Aim 1 ▸ In the history passage, which troops protected the joint American-Canadian surveying expedition on the Great Plains?
Aim 2 ▸ Please write the next part of the history passage, picking up after its final sentence.

Given text ▸
┏━━

Forced afoot, the Canadian troops were compelled to make their arduous journey through the rugged Shield country, north of the Great Lakes. In the interim, Macdonald (a longtime spymaster against both the Americans and Fenians) was learning quickly from his mistakes and hastening to exploit the weaknesses he had uncovered. Sensing that his American opponent was desirous of appearing to the outside world as honest and aboveboard, Macdonald entered into an unwritten agreement with Riel's provisional government that would give the Métis leader almost every concession he had demanded. Then, after Riel had rejected American aid, Macdonald pounced on his Métis rivals with the Canadian Army. Ostensibly arriving to protect the settlers from marauding Sioux Indians, they instead toppled Riel's provisional government, scattering the Métis in particular further west and sowing the seeds for future conflict.
When the Fenians immediately offered to step into the breach, the bewildered Riel turned them down as well, and was at length driven by Macdonald into a prolonged American exile.14
Incredibly, at this very time the Imperial government in London had decided that Canada, if push came to shove, was expendable! Faced with the possibility of a European war in the fallout of the 1870 Franco-Prussian conflict, the British, unhappy at the prospect of tangling with the Americans as well, withdrew all of their troops from North America.
Canada--with a population of less than four million--would either gain and hold the majority of the North American continent through its own devices and fortitude, or succumb as a nation to the continental aspirations of the immensely more powerful United States of America.
In his final analysis of this first Western fiasco, Macdonald concluded that the new Dominion of Canada would have to build that "impossible" transcontinental railroad in order to retain its paid for, but as yet unoccupied, Great Plains.
In order to prevent this, staggeringly wealthy Republican party financier and Grant confidant Jay Cooke of the Northern Pacific Railroad, (as well as its other directors--state governors among them), stepped up their efforts to hasten its completion and moved behind the scenes to gain secret control of their rival, the upstart Canadian Pacific Railway.15 Cooke deduced that could he restrict access to the northern Great Plains solely to his Northern Pacific Railroad, the entire region would shortly fall into the American orbit. He had also, to no avail, tried to entice Riel's provisional government into union with the United States in 1870, and was known to associate with the Fenians. Using expatriate Canadians and the perfidious Montrealer Sir Hugh Allan, Cooke now attempted to purchase leverage over the Conservative government of Sir John A. Macdonald through clandestine campaign financing and thereby ensnare the Canadian Pacific's directorship.
Thus while a joint American-Canadian surveying expedition was establishing the exact location of the international boundary across the Great Plains, (under the terms of 1871's Treaty of Washington and the protection of Major Marcus Reno's two companies of US Seventh Cavalry, in addition to a single company of Twentieth Infantry), the most potent American power brokers were labouring surreptitiously to erase it!

┗━━

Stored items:
┏━━

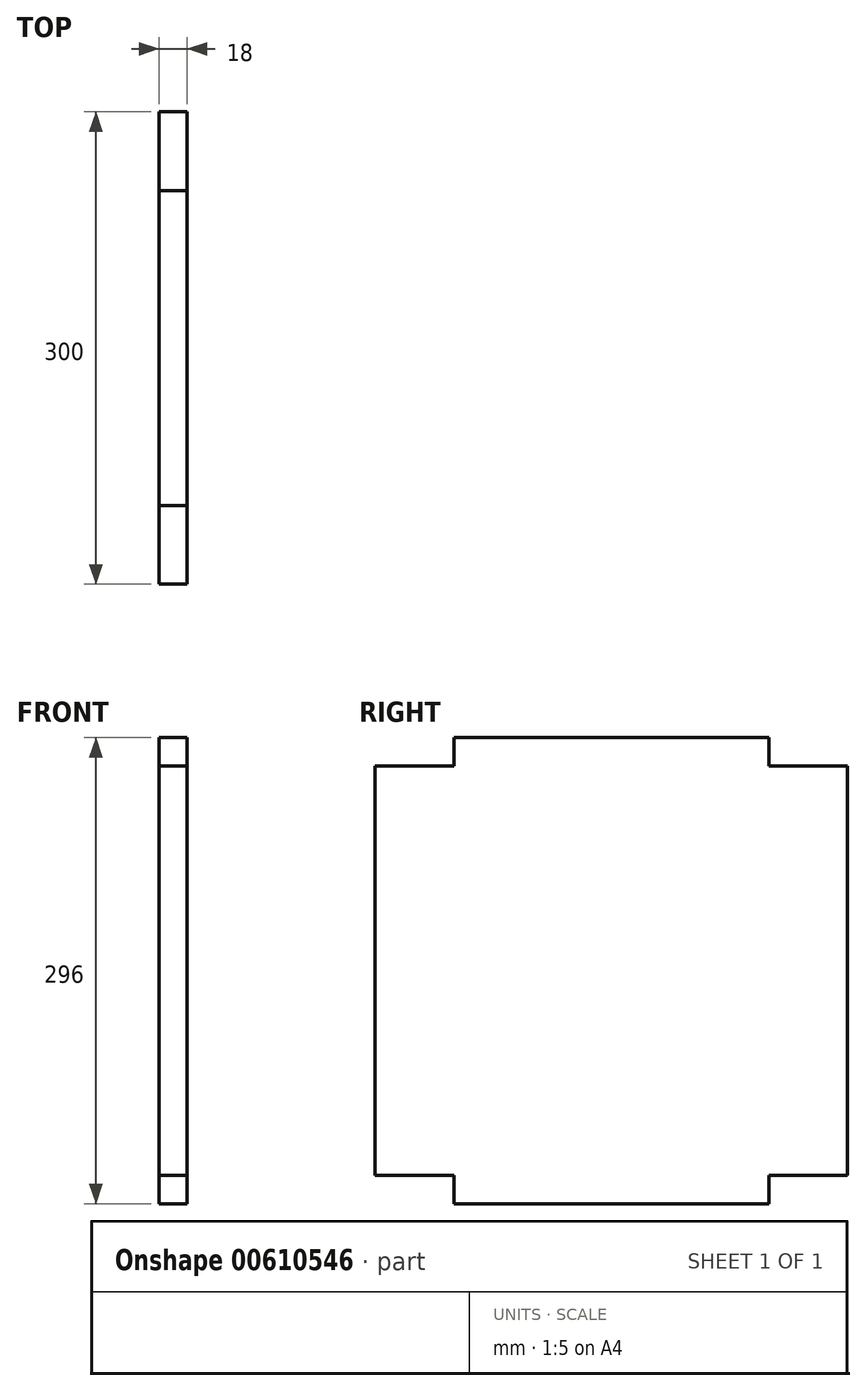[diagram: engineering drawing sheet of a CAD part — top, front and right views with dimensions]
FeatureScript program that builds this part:
annotation { "Feature Type Name" : "Feature", "Feature Type Description" : "" }
export const myFeature = defineFeature(function(context is Context, id is Id, definition is map)
    precondition{}
    {
        {
            var Q0;
            Q0=qCreatedBy(makeId("Right.planeOp"),FACE);
            var sketch = newSketch(context, id + "F0", { "sketchPlane" : qUnion([Q0])});
            skLineSegment(sketch, "E0.bottom", {"start": v(-85.18, -4.8) * mm, "end": v(-285.18, -4.8) * mm});
            skLineSegment(sketch, "E0.top", {"start": v(-85.18, 291.2) * mm, "end": v(-285.18, 291.2) * mm});
            skLineSegment(sketch, "E0.left", {"start": v(-35.18, 13.2) * mm, "end": v(-35.18, 273.2) * mm});
            skLineSegment(sketch, "E0.right", {"start": v(-335.18, 13.2) * mm, "end": v(-335.18, 273.2) * mm});
            skLineSegment(sketch, "E1.top", {"start": v(-35.18, 273.2) * mm, "end": v(-85.18, 273.2) * mm});
            skLineSegment(sketch, "E1.right", {"start": v(-85.18, 291.2) * mm, "end": v(-85.18, 273.2) * mm});
            skLineSegment(sketch, "E2.top", {"start": v(-285.18, 273.2) * mm, "end": v(-335.18, 273.2) * mm});
            skLineSegment(sketch, "E2.left", {"start": v(-285.18, 291.2) * mm, "end": v(-285.18, 273.2) * mm});
            skLineSegment(sketch, "E3.bottom", {"start": v(-285.18, 13.2) * mm, "end": v(-335.18, 13.2) * mm});
            skLineSegment(sketch, "E3.left", {"start": v(-285.18, 13.2) * mm, "end": v(-285.18, -4.8) * mm});
            skLineSegment(sketch, "E4.bottom", {"start": v(-35.18, 13.2) * mm, "end": v(-85.18, 13.2) * mm});
            skLineSegment(sketch, "E4.right", {"start": v(-85.18, 13.2) * mm, "end": v(-85.18, -4.8) * mm});
            skSolve(sketch);
        }
        {
            var Q0;
            Q0=makeQuery(id+"F0.imprint","IMPRINT",FACE,{"disambiguationData":[TD([[makeQuery(id+"F0.imprint","IMPRINT",EDGE,{"derivedFrom":sQuery(id+"F0.wireOp",EDGE,"E0.bottom")}),-1.0]])]});
            extrude(context, id + "F1", {"entities" : qUnion([Q0]), "depth" : 18 * mm, "offsetDistance" : 25 * mm});
        }
    });
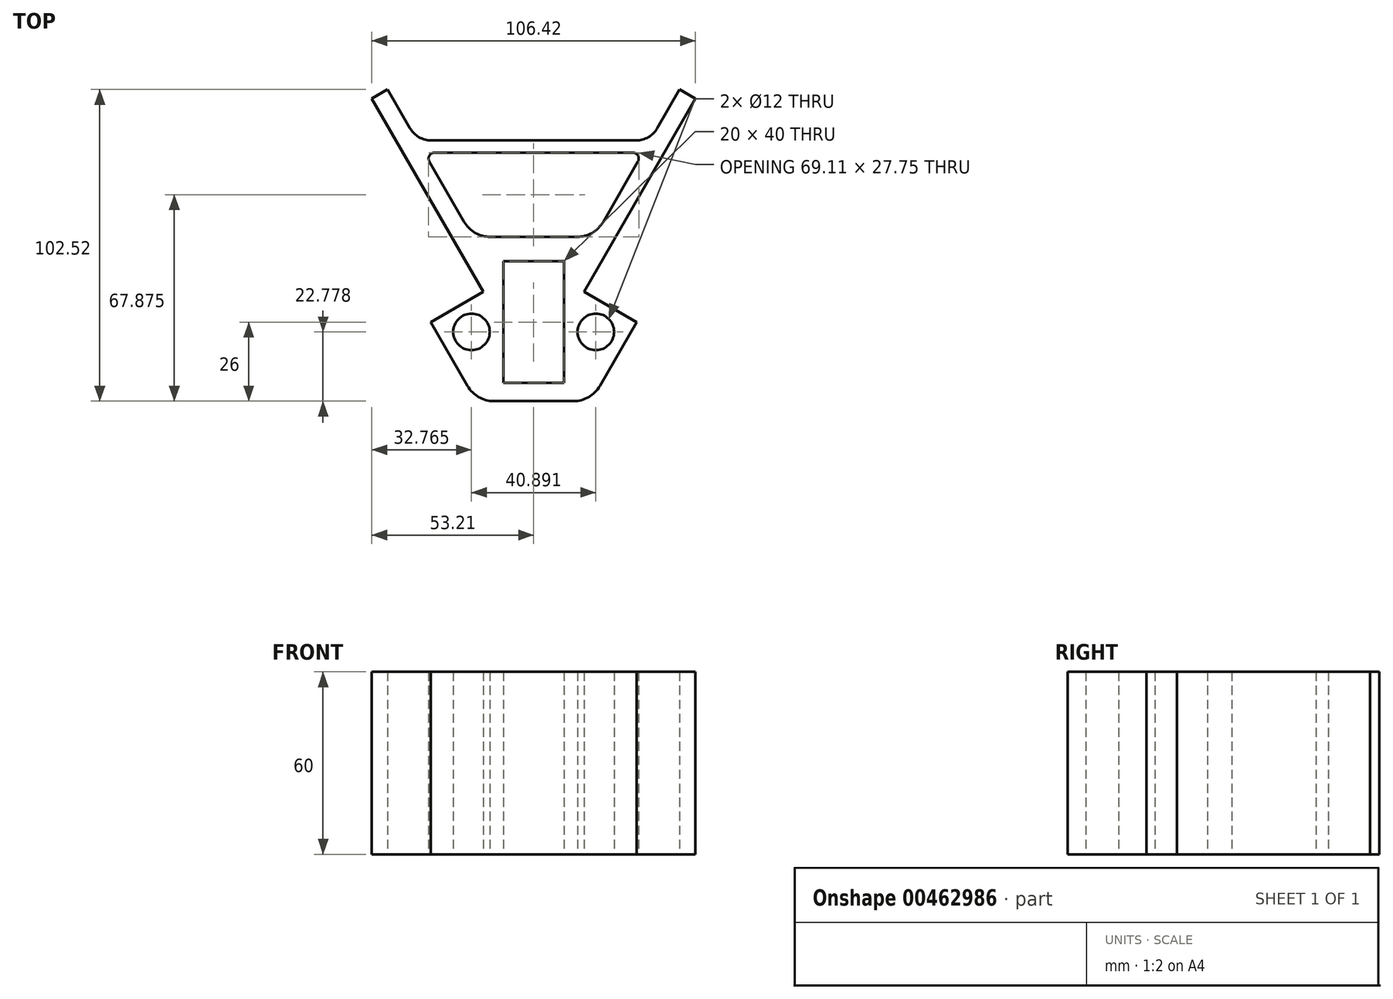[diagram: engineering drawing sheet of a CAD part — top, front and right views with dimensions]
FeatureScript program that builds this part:
annotation { "Feature Type Name" : "Feature", "Feature Type Description" : "" }
export const myFeature = defineFeature(function(context is Context, id is Id, definition is map)
    precondition{}
    {
        {
            var Q0;
            Q0=qCreatedBy(makeId("Top.planeOp"),FACE);
            var sketch = newSketch(context, id + "F0", { "sketchPlane" : qUnion([Q0])});
            skLineSegment(sketch, "E0.bottom", {"start": v(53.2, 49.76) * mm, "end": v(-53.2, 49.76) * mm, "construction": true});
            skLineSegment(sketch, "E0.top", {"start": v(53.2, -49.76) * mm, "end": v(-53.2, -49.76) * mm, "construction": true});
            skLineSegment(sketch, "E0.left", {"start": v(53.2, 49.76) * mm, "end": v(53.2, -49.76) * mm, "construction": true});
            skLineSegment(sketch, "E0.right", {"start": v(-53.2, 49.76) * mm, "end": v(-53.2, -49.76) * mm, "construction": true});
            skPoint(sketch, "E0.middle", {"position": v(0, 0) * mm});
            skLineSegment(sketch, "E1", {"start": v(-53.2, 49.76) * mm, "end": v(-16.53, -13.75) * mm});
            skLineSegment(sketch, "E2", {"start": v(53.2, 49.76) * mm, "end": v(16.54, -13.75) * mm});
            skLineSegment(sketch, "E3", {"start": v(-53.2, 49.76) * mm, "end": v(-48, 52.76) * mm});
            skLineSegment(sketch, "E4", {"start": v(-48, 52.76) * mm, "end": v(-40.64, 40) * mm});
            skLineSegment(sketch, "E5", {"start": v(53.2, 49.76) * mm, "end": v(48, 52.76) * mm});
            skLineSegment(sketch, "E6", {"start": v(48, 52.76) * mm, "end": v(40.64, 40) * mm});
            skLineSegment(sketch, "E7", {"start": v(16.54, -13.75) * mm, "end": v(33.86, -23.75) * mm});
            skLineSegment(sketch, "E8", {"start": v(33.86, -23.75) * mm, "end": v(21.73, -44.76) * mm});
            skLineSegment(sketch, "E9", {"start": v(-16.53, -13.75) * mm, "end": v(-33.86, -23.75) * mm});
            skLineSegment(sketch, "E10", {"start": v(-33.86, -23.75) * mm, "end": v(-21.73, -44.76) * mm});
            skLineSegment(sketch, "E11", {"start": v(-13.07, -49.76) * mm, "end": v(13.07, -49.76) * mm});
            skPoint(sketch, "E12.visualSharp", {"position": v(-18.84, -49.76) * mm});
            skArc(sketch, "E12.filletArc", {"start": v(-21.73, -44.76) * mm, "mid": v(-18.07, -48.42) * mm, "end": v(-13.07, -49.76) * mm});
            skPoint(sketch, "E13.visualSharp", {"position": v(18.84, -49.76) * mm});
            skArc(sketch, "E13.filletArc", {"start": v(13.07, -49.76) * mm, "mid": v(18.07, -48.42) * mm, "end": v(21.73, -44.76) * mm});
            skLineSegment(sketch, "E14.bottom", {"start": v(10, -43.76) * mm, "end": v(-10, -43.76) * mm});
            skLineSegment(sketch, "E14.top", {"start": v(10, -3.76) * mm, "end": v(-10, -3.76) * mm});
            skLineSegment(sketch, "E14.left", {"start": v(10, -43.76) * mm, "end": v(10, -3.76) * mm});
            skLineSegment(sketch, "E14.right", {"start": v(-10, -43.76) * mm, "end": v(-10, -3.76) * mm});
            skPoint(sketch, "E14.middle", {"position": v(0, -23.76) * mm});
            skLineSegment(sketch, "E15", {"start": v(14.22, 4.24) * mm, "end": v(-14.22, 4.24) * mm});
            skPoint(sketch, "E16.orphan", {"position": v(-19.1, 2.67) * mm});
            skPoint(sketch, "E17.orphan", {"position": v(19.1, 2.67) * mm});
            skPoint(sketch, "E18.visualSharp", {"position": v(-20, 4.24) * mm});
            skArc(sketch, "E18.filletArc", {"start": v(-22.88, 9.24) * mm, "mid": v(-19.22, 5.58) * mm, "end": v(-14.22, 4.24) * mm});
            skPoint(sketch, "E19.visualSharp", {"position": v(20, 4.24) * mm});
            skArc(sketch, "E19.filletArc", {"start": v(14.22, 4.24) * mm, "mid": v(19.22, 5.58) * mm, "end": v(22.88, 9.24) * mm});
            skLineSegment(sketch, "E20", {"start": v(32.55, 32) * mm, "end": v(-32.55, 31.99) * mm});
            skLineSegment(sketch, "E21", {"start": v(-33.7, 36) * mm, "end": v(33.7, 36) * mm});
            skLineSegment(sketch, "E22.trimOffspring", {"start": v(-34.29, 29) * mm, "end": v(-22.88, 9.24) * mm});
            skLineSegment(sketch, "E23.trimOffspring", {"start": v(34.29, 29) * mm, "end": v(22.88, 9.24) * mm});
            skPoint(sketch, "E24.visualSharp", {"position": v(-36.02, 31.99) * mm});
            skArc(sketch, "E24.filletArc", {"start": v(-32.55, 31.99) * mm, "mid": v(-34.29, 30.99) * mm, "end": v(-34.29, 28.99) * mm});
            skPoint(sketch, "E25.visualSharp", {"position": v(36.02, 32) * mm});
            skArc(sketch, "E25.filletArc", {"start": v(34.29, 29) * mm, "mid": v(34.29, 31) * mm, "end": v(32.55, 32) * mm});
            skPoint(sketch, "E26.visualSharp", {"position": v(-38.33, 36) * mm});
            skArc(sketch, "E26.filletArc", {"start": v(-40.64, 39.99) * mm, "mid": v(-37.7, 37.06) * mm, "end": v(-33.7, 36) * mm});
            skPoint(sketch, "E27.visualSharp", {"position": v(38.33, 36) * mm});
            skArc(sketch, "E27.filletArc", {"start": v(33.7, 36) * mm, "mid": v(37.7, 37.06) * mm, "end": v(40.64, 40) * mm});
            skLineSegment(sketch, "E28", {"start": v(-29.83, -10.72) * mm, "end": v(-15.63, -35.33) * mm, "construction": true});
            skLineSegment(sketch, "E29", {"start": v(28.86, -12.4) * mm, "end": v(15.63, -35.33) * mm, "construction": true});
            skCircle(sketch, "E30", {"center": v(-20.45, -26.98) * mm, "radius": 6 * mm});
            skCircle(sketch, "E31", {"center": v(20.45, -26.98) * mm, "radius": 6 * mm});
            skSolve(sketch);
        }
        {
            var Q0;
            Q0=qSketchRegion(id+"F0",true);
            extrude(context, id + "F1", {"entities" : qUnion([Q0]), "depth" : 60 * mm, "offsetDistance" : 25 * mm});
        }
    });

┗━━

Expected output 1 ▸ Major Marcus Reno's two companies of the US Seventh Cavalry and a single company of the Twentieth Infantry.

Expected output 2 ▸
After their intrigue was revealed by a disgruntled underling in 1873, Macdonald's government, seriously implicated, collapsed. The surrounding scandal forced a contraction of the London money markets, which, combined with other factors, led directly to the bankruptcy of the Northern Pacific conspirators. It also installed Alexander Mackenzie and his Liberals in office--ardently opposed to the Canadian Pacific's construction timetable, but equally as practised in the art of corruption. And for good measure, it plunged North America into the worst economic depression in its history.
Work on Canada's Canadian Pacific and the United States' Northern Pacific railroads, the vanguards of their respective country's craving for the northern Great Plains, ground to an almost complete stop. In fact, the Canadian Pacific existed in name only. Not a single mile of track had been laid! The Northern Pacific, on the other hand, was poised for its final assault on the northern Plains Indians, having stretched forth to the east bank of the Missouri River at Bismarck, in the Dakota Territory. That very winter, in March 1873, brevet Major-General George Armstrong Custer and almost the entirety of his elite Seventh Cavalry were transferred to nearby Fort Abraham Lincoln.
British Columbia, meanwhile, isolated on the west coast and lured into Confederation by the promise of a speedily completed transcontinental railroad, protested Canada's delays bitterly and was soon threatening to secede.
The United States, having been stymied on the industrial-economic front, turned its attention once again to intrigue and covert political action. Sometime in 1874 the exiled Métis member of Parliament from Manitoba, Louis Riel--now a revolutionary--was ushered into his first known secret meeting with President Ulysses S. Grant.
Despite its grandiose schemes, it was still all the United States could do to keep its hold on the Dakota, Wyoming and Montana territories in the face of ceaseless harassment from such feared Indian leaders as Sitting Bull, Crazy Horse, Rain-in-the-Face, Four Horns, Black Moon and Gall. The Sioux were the mightiest of all the Plains Indians, numbering thirty thousand among their many tribes in both Canada and the United States. Of these, the Tetons or Lakota, with their seven separate bands and allied Northern Cheyenne and Arapaho, amounting to twenty thousand on both reservations and unceded territory, were providing the main opposition to the US Army.
The powerful Blackfoot Confederacy had already been almost entirely routed from their huge reservation in northwestern Montana Territory. For resisting American intrusions of their treaty lands they were bloodily terrorized across the border and into Canada by the US Army in January 1870.
The Lakota's other perpetual enemies, the Plains Ojibway, Plains Cree and Assiniboine, (who had separated from the Yanktonais Sioux two and one half centuries earlier), were also spread out across their northern flank and now beginning to experience the negative aspects of the rapidly encroaching white civilization.
Interspersed amongst these latter tribes were the Métis, angry with their treatment at the hands of the Canadian government and who, in previous decades, had formed treaties with the Sioux.
Such were the circumstances that the North-West Mounted Police trekked into during the drought-stricken summer of 1874, and so began one of history's greatest epics.
Formed as a paramilitary force in order not to excite American annexationist passions, but cavalry in reality, their assignment was to conclusively establish Canadian sovereignty north of the 49th parallel and negotiate the peaceful settlement of Canada's Western tribes on reservations. As these 275 men rode into the West from Fort Dufferin, Manitoba, newspapers across the continent predicted their lives would be violently cut short by the rampaging Indian tribes or outlaw desperadoes, gun-runners and whiskey traders who vastly outnumbered them and had already decimated hundreds upon hundreds of US cavalrymen, soldiers and settlers. Many deserted.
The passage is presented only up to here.